Besides the traditional PBR Tall Boy, they have on tap eleven rotating beers and one cider – a nice selection of NW brews. Our party had Three Creeks (Sisters Oregon) Stonefly Rye, Elysian (Seattle) Bi-Frost Winter Pale Ale, a Worthy (Bend) Lights Out Stout and the OPH Do Gooder – the only beer that they brew themselves.
The overhead stays low by requiring patrons to order at the bar rather than being served and then bus their own dishes – not a problem. The food, for the most part, is standard pub faire although we were impressed with the “specials” on the menu that night which included a duck patty melt, hearty corn chowder and Hungarian goulash.
When we asked the bartender, Cindy – an employee of OPH since its inception in 2013 – what distinguished the bar from others, she stated without hesitation, “Besides our overall mission, our Reuben was voted number 4 in Oregon Business Magazine’s ‘Top-five Reubens’ category.” This could not be verified, but it did compare favorably with The Goose Hollow Inn’s famous Reuben and all three of us devoured ours.
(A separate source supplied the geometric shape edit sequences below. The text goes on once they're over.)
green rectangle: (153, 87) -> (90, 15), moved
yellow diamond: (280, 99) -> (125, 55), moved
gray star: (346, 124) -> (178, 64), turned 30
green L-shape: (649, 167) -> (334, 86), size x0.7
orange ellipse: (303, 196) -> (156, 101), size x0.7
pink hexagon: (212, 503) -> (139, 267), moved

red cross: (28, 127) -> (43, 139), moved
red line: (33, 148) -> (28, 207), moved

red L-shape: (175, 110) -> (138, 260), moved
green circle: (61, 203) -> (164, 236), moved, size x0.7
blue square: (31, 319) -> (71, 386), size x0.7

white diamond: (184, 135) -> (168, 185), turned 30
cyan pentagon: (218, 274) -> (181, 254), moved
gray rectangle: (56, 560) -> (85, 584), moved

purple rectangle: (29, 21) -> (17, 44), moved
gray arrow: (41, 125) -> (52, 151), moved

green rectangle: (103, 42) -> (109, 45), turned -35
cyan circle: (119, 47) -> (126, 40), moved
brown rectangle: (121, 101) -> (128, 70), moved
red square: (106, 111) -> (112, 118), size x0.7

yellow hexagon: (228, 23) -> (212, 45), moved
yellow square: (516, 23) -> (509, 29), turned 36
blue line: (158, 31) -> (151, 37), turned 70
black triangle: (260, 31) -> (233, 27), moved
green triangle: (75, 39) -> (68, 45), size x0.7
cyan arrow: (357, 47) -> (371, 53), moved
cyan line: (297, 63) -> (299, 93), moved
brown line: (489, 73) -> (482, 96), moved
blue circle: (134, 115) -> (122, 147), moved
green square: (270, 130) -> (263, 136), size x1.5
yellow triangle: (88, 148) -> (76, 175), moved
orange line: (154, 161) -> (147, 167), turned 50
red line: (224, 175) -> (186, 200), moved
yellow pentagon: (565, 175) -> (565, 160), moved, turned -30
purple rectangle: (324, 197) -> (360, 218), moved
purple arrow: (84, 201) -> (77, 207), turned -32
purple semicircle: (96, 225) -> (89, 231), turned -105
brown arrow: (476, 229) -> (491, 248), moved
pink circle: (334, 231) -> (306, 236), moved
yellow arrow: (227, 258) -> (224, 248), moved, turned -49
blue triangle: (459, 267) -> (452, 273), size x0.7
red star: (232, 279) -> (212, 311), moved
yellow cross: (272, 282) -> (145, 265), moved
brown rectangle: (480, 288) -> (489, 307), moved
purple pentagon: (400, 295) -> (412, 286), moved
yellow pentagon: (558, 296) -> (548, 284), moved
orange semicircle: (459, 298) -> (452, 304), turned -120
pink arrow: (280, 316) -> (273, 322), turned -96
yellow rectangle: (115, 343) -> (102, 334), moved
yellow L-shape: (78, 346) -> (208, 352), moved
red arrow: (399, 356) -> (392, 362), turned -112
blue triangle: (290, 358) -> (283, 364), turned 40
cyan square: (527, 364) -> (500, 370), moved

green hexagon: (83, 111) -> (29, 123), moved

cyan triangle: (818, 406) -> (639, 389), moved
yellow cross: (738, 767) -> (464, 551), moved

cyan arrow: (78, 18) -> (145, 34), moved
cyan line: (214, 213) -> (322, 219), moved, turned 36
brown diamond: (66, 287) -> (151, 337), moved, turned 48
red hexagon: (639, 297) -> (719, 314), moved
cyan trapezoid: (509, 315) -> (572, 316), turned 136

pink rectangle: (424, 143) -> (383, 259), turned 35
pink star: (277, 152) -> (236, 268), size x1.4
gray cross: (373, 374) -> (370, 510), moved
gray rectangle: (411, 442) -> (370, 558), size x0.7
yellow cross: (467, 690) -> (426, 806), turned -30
One other distinguishing factor was their children’s play area – more of a symbolic than substantive gesture to indicate it is a family-oriented venue. It was pretty meager although it’s one of few bars in Portland with one – County Cork is another.
While we were having our first beer, I made the mistake of asking Dan a question to clarify the tax status of the OPH. He immediately responded (with some passion):
“Remember, a non-profit bar is not the same thing as a tax-exempt bar or a Section 501(c)(3) non-profit organization.”
I hadn’t really thought that I could get a tax deduction for our beers, but Dan explained, “OPH is a non-profit corporation that is not tax-exempt.” – kind of like a credit union. Based on what he had been able to learn about OPH, Dan believed that it plowed back its net income or profits into charitable organizations.
However, if the amount given exceeded 10% of OPH’s taxable income, that would have presented what Dan described (as we were on our second beer) as “fascinating tax issues re. non-deductible expenses.”
About this time, I looked at Mike – an MBA, so no stranger to financial concepts – and he appeared to be listening; however, I saw the notes he was making and he had scribbled, “Dale Nerl,” “Ned Erlal” and “Len Radle”,” – all anagrams of Dan Eller’s name. In my mind, I was picturing Dan trying to convey this same concept to a coed on a date when he was an undergraduate at UCLA……
The bottom line is OPH has given a significant amount to Oregon charities since their May 2013 opening in the historical building that dates back to 1909 when it was an Odd Fellows Lodge. When we were there in January, the accumulated amount was $39,372 and that figure has increased to approximately $43,000.
As one reads about some of the big corporations acquiring breweries and pubs, it’s refreshing to hear about an idealistic and action-oriented group, who brought their vision to fruition and have created a great community gathering place.
Each time you order a drink or food, you cast a vote for one of the six charities they currently support:
Oregon Humane Society P:EAR Pink Boots Society
Playworks Portland Fruit Tree Project X-RAY F.M.
To summarize, it might be appropriate to quote a recent (February, 2015) Yelp review:
“Great food, excellent service, and a fantastic mission.”